=== Section Start ===

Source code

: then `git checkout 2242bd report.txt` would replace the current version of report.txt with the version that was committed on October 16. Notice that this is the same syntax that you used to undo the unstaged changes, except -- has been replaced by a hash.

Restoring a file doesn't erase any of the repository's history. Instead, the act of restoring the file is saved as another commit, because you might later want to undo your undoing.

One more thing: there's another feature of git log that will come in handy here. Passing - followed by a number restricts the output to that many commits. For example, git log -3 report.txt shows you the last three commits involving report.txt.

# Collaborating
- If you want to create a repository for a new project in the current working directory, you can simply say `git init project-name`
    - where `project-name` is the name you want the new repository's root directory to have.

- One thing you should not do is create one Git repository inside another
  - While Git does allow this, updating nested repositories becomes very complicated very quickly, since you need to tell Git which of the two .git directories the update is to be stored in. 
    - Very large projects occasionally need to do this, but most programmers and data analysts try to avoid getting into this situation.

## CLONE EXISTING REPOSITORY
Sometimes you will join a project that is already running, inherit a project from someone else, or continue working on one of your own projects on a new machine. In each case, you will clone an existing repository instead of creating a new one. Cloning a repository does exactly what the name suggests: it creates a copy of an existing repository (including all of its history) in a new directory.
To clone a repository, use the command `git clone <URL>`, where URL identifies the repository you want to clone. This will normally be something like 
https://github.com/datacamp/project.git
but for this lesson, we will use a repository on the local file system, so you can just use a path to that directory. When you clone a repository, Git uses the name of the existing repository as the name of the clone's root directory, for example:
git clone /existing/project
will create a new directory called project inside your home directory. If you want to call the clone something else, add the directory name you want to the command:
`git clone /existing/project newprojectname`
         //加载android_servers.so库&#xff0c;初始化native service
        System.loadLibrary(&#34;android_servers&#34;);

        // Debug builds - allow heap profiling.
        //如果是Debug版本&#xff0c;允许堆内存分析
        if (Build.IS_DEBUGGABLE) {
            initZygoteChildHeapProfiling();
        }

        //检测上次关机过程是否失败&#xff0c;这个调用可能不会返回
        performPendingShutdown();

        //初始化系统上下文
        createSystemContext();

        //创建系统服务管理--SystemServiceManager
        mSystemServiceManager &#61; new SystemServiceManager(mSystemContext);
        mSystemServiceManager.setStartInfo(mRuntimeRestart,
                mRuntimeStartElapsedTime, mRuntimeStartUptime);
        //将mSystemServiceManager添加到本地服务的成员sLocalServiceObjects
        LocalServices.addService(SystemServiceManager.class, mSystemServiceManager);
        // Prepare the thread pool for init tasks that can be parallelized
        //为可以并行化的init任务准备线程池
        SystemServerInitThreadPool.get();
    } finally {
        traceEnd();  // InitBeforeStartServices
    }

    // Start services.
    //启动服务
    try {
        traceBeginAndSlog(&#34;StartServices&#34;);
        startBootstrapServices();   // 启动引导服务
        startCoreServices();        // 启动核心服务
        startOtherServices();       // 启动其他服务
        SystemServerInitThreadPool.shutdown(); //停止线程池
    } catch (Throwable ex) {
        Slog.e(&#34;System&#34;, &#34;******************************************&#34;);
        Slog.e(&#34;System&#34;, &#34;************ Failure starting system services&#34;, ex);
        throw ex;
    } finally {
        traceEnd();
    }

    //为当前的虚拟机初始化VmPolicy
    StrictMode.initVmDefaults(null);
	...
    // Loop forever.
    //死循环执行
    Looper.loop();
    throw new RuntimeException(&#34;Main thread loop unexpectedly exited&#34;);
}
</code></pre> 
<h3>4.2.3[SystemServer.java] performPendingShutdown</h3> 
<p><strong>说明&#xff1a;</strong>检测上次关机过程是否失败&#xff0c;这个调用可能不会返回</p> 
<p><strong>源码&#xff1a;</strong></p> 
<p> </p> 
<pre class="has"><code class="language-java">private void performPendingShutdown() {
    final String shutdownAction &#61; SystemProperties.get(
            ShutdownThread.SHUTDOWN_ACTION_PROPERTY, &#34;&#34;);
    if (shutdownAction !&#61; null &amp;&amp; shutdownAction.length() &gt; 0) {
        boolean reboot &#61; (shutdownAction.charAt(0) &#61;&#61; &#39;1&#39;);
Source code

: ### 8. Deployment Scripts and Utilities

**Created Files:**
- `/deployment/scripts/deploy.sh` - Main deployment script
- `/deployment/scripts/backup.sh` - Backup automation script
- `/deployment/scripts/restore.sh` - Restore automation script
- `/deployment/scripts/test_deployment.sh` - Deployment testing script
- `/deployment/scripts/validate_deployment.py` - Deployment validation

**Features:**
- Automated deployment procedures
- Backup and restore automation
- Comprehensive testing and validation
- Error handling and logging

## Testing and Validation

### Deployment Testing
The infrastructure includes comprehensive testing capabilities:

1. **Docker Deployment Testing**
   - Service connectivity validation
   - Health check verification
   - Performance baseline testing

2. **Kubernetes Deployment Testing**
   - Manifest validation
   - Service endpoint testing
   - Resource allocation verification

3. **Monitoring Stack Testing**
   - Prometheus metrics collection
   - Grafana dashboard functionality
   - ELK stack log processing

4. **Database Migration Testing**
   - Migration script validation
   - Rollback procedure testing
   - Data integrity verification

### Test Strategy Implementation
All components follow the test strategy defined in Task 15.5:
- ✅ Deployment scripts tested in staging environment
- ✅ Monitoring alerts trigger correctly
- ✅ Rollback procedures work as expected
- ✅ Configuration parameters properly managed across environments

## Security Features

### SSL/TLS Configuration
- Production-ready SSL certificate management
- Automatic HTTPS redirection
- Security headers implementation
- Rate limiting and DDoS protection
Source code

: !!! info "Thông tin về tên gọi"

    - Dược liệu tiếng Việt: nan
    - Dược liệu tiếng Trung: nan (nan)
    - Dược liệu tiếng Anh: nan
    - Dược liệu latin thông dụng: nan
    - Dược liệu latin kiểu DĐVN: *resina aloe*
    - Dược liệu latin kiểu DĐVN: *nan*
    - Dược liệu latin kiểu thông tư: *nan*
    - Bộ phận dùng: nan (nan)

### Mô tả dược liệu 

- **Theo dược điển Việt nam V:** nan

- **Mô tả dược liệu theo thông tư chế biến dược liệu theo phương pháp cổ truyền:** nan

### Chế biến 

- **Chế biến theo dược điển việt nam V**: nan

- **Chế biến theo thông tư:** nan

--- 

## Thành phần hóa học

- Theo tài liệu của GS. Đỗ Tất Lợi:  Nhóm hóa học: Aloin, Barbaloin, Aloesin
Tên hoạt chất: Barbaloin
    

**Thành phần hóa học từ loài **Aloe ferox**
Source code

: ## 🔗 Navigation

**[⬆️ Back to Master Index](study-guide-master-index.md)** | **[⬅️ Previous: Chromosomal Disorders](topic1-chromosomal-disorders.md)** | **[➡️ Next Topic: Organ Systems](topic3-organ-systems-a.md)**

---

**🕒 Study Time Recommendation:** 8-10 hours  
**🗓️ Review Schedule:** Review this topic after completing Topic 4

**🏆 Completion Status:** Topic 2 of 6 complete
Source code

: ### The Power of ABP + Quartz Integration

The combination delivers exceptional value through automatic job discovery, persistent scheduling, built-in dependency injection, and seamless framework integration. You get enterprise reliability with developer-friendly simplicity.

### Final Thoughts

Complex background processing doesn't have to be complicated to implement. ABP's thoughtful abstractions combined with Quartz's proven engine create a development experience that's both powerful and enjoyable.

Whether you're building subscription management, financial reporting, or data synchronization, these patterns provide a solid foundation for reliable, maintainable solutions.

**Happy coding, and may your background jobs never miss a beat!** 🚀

=== Section End ===

:: What is being asked ::
Line by line, please copy the records above exactly.

:: Answer to this exercise ::
Source code

: then `git checkout 2242bd report.txt` would replace the current version of report.txt with the version that was committed on October 16. Notice that this is the same syntax that you used to undo the unstaged changes, except -- has been replaced by a hash.

Restoring a file doesn't erase any of the repository's history. Instead, the act of restoring the file is saved as another commit, because you might later want to undo your undoing.

One more thing: there's another feature of git log that will come in handy here. Passing - followed by a number restricts the output to that many commits. For example, git log -3 report.txt shows you the last three commits involving report.txt.

# Collaborating
- If you want to create a repository for a new project in the current working directory, you can simply say `git init project-name`
    - where `project-name` is the name you want the new repository's root directory to have.

- One thing you should not do is create one Git repository inside another
  - While Git does allow this, updating nested repositories becomes very complicated very quickly, since you need to tell Git which of the two .git directories the update is to be stored in. 
    - Very large projects occasionally need to do this, but most programmers and data analysts try to avoid getting into this situation.

## CLONE EXISTING REPOSITORY
Sometimes you will join a project that is already running, inherit a project from someone else, or continue working on one of your own projects on a new machine. In each case, you will clone an existing repository instead of creating a new one. Cloning a repository does exactly what the name suggests: it creates a copy of an existing repository (including all of its history) in a new directory.
To clone a repository, use the command `git clone <URL>`, where URL identifies the repository you want to clone. This will normally be something like 
https://github.com/datacamp/project.git
but for this lesson, we will use a repository on the local file system, so you can just use a path to that directory. When you clone a repository, Git uses the name of the existing repository as the name of the clone's root directory, for example:
git clone /existing/project
will create a new directory called project inside your home directory. If you want to call the clone something else, add the directory name you want to the command:
`git clone /existing/project newprojectname`
         //加载android_servers.so库&#xff0c;初始化native service
        System.loadLibrary(&#34;android_servers&#34;);

        // Debug builds - allow heap profiling.
        //如果是Debug版本&#xff0c;允许堆内存分析
        if (Build.IS_DEBUGGABLE) {
            initZygoteChildHeapProfiling();
        }

        //检测上次关机过程是否失败&#xff0c;这个调用可能不会返回
        performPendingShutdown();

        //初始化系统上下文
        createSystemContext();

        //创建系统服务管理--SystemServiceManager
        mSystemServiceManager &#61; new SystemServiceManager(mSystemContext);
        mSystemServiceManager.setStartInfo(mRuntimeRestart,
                mRuntimeStartElapsedTime, mRuntimeStartUptime);
        //将mSystemServiceManager添加到本地服务的成员sLocalServiceObjects
        LocalServices.addService(SystemServiceManager.class, mSystemServiceManager);
        // Prepare the thread pool for init tasks that can be parallelized
        //为可以并行化的init任务准备线程池
        SystemServerInitThreadPool.get();
    } finally {
        traceEnd();  // InitBeforeStartServices
    }

    // Start services.
    //启动服务
    try {
        traceBeginAndSlog(&#34;StartServices&#34;);
        startBootstrapServices();   // 启动引导服务
        startCoreServices();        // 启动核心服务
        startOtherServices();       // 启动其他服务
        SystemServerInitThreadPool.shutdown(); //停止线程池
    } catch (Throwable ex) {
        Slog.e(&#34;System&#34;, &#34;******************************************&#34;);
        Slog.e(&#34;System&#34;, &#34;************ Failure starting system services&#34;, ex);
        throw ex;
    } finally {
        traceEnd();
    }

    //为当前的虚拟机初始化VmPolicy
    StrictMode.initVmDefaults(null);
	...
    // Loop forever.
    //死循环执行
    Looper.loop();
    throw new RuntimeException(&#34;Main thread loop unexpectedly exited&#34;);
}
</code></pre> 
<h3>4.2.3[SystemServer.java] performPendingShutdown</h3> 
<p><strong>说明&#xff1a;</strong>检测上次关机过程是否失败&#xff0c;这个调用可能不会返回</p> 
<p><strong>源码&#xff1a;</strong></p> 
<p> </p> 
<pre class="has"><code class="language-java">private void performPendingShutdown() {
    final String shutdownAction &#61; SystemProperties.get(
            ShutdownThread.SHUTDOWN_ACTION_PROPERTY, &#34;&#34;);
    if (shutdownAction !&#61; null &amp;&amp; shutdownAction.length() &gt; 0) {
        boolean reboot &#61; (shutdownAction.charAt(0) &#61;&#61; &#39;1&#39;);
Source code

: ### 8. Deployment Scripts and Utilities

**Created Files:**
- `/deployment/scripts/deploy.sh` - Main deployment script
- `/deployment/scripts/backup.sh` - Backup automation script
- `/deployment/scripts/restore.sh` - Restore automation script
- `/deployment/scripts/test_deployment.sh` - Deployment testing script
- `/deployment/scripts/validate_deployment.py` - Deployment validation

**Features:**
- Automated deployment procedures
- Backup and restore automation
- Comprehensive testing and validation
- Error handling and logging

## Testing and Validation

### Deployment Testing
The infrastructure includes comprehensive testing capabilities:

1. **Docker Deployment Testing**
   - Service connectivity validation
   - Health check verification
   - Performance baseline testing

2. **Kubernetes Deployment Testing**
   - Manifest validation
   - Service endpoint testing
   - Resource allocation verification

3. **Monitoring Stack Testing**
   - Prometheus metrics collection
   - Grafana dashboard functionality
   - ELK stack log processing

4. **Database Migration Testing**
   - Migration script validation
   - Rollback procedure testing
   - Data integrity verification

### Test Strategy Implementation
All components follow the test strategy defined in Task 15.5:
- ✅ Deployment scripts tested in staging environment
- ✅ Monitoring alerts trigger correctly
- ✅ Rollback procedures work as expected
- ✅ Configuration parameters properly managed across environments

## Security Features

### SSL/TLS Configuration
- Production-ready SSL certificate management
- Automatic HTTPS redirection
- Security headers implementation
- Rate limiting and DDoS protection
Source code

: !!! info "Thông tin về tên gọi"

    - Dược liệu tiếng Việt: nan
    - Dược liệu tiếng Trung: nan (nan)
    - Dược liệu tiếng Anh: nan
    - Dược liệu latin thông dụng: nan
    - Dược liệu latin kiểu DĐVN: *resina aloe*
    - Dược liệu latin kiểu DĐVN: *nan*
    - Dược liệu latin kiểu thông tư: *nan*
    - Bộ phận dùng: nan (nan)

### Mô tả dược liệu 

- **Theo dược điển Việt nam V:** nan

- **Mô tả dược liệu theo thông tư chế biến dược liệu theo phương pháp cổ truyền:** nan

### Chế biến 

- **Chế biến theo dược điển việt nam V**: nan

- **Chế biến theo thông tư:** nan

--- 

## Thành phần hóa học

- Theo tài liệu của GS. Đỗ Tất Lợi:  Nhóm hóa học: Aloin, Barbaloin, Aloesin
Tên hoạt chất: Barbaloin
    

**Thành phần hóa học từ loài **Aloe ferox**
Source code

: ## 🔗 Navigation

**[⬆️ Back to Master Index](study-guide-master-index.md)** | **[⬅️ Previous: Chromosomal Disorders](topic1-chromosomal-disorders.md)** | **[➡️ Next Topic: Organ Systems](topic3-organ-systems-a.md)**

---

**🕒 Study Time Recommendation:** 8-10 hours  
**🗓️ Review Schedule:** Review this topic after completing Topic 4

**🏆 Completion Status:** Topic 2 of 6 complete
Source code

: ### The Power of ABP + Quartz Integration

The combination delivers exceptional value through automatic job discovery, persistent scheduling, built-in dependency injection, and seamless framework integration. You get enterprise reliability with developer-friendly simplicity.

### Final Thoughts

Complex background processing doesn't have to be complicated to implement. ABP's thoughtful abstractions combined with Quartz's proven engine create a development experience that's both powerful and enjoyable.

Whether you're building subscription management, financial reporting, or data synchronization, these patterns provide a solid foundation for reliable, maintainable solutions.

**Happy coding, and may your background jobs never miss a beat!** 🚀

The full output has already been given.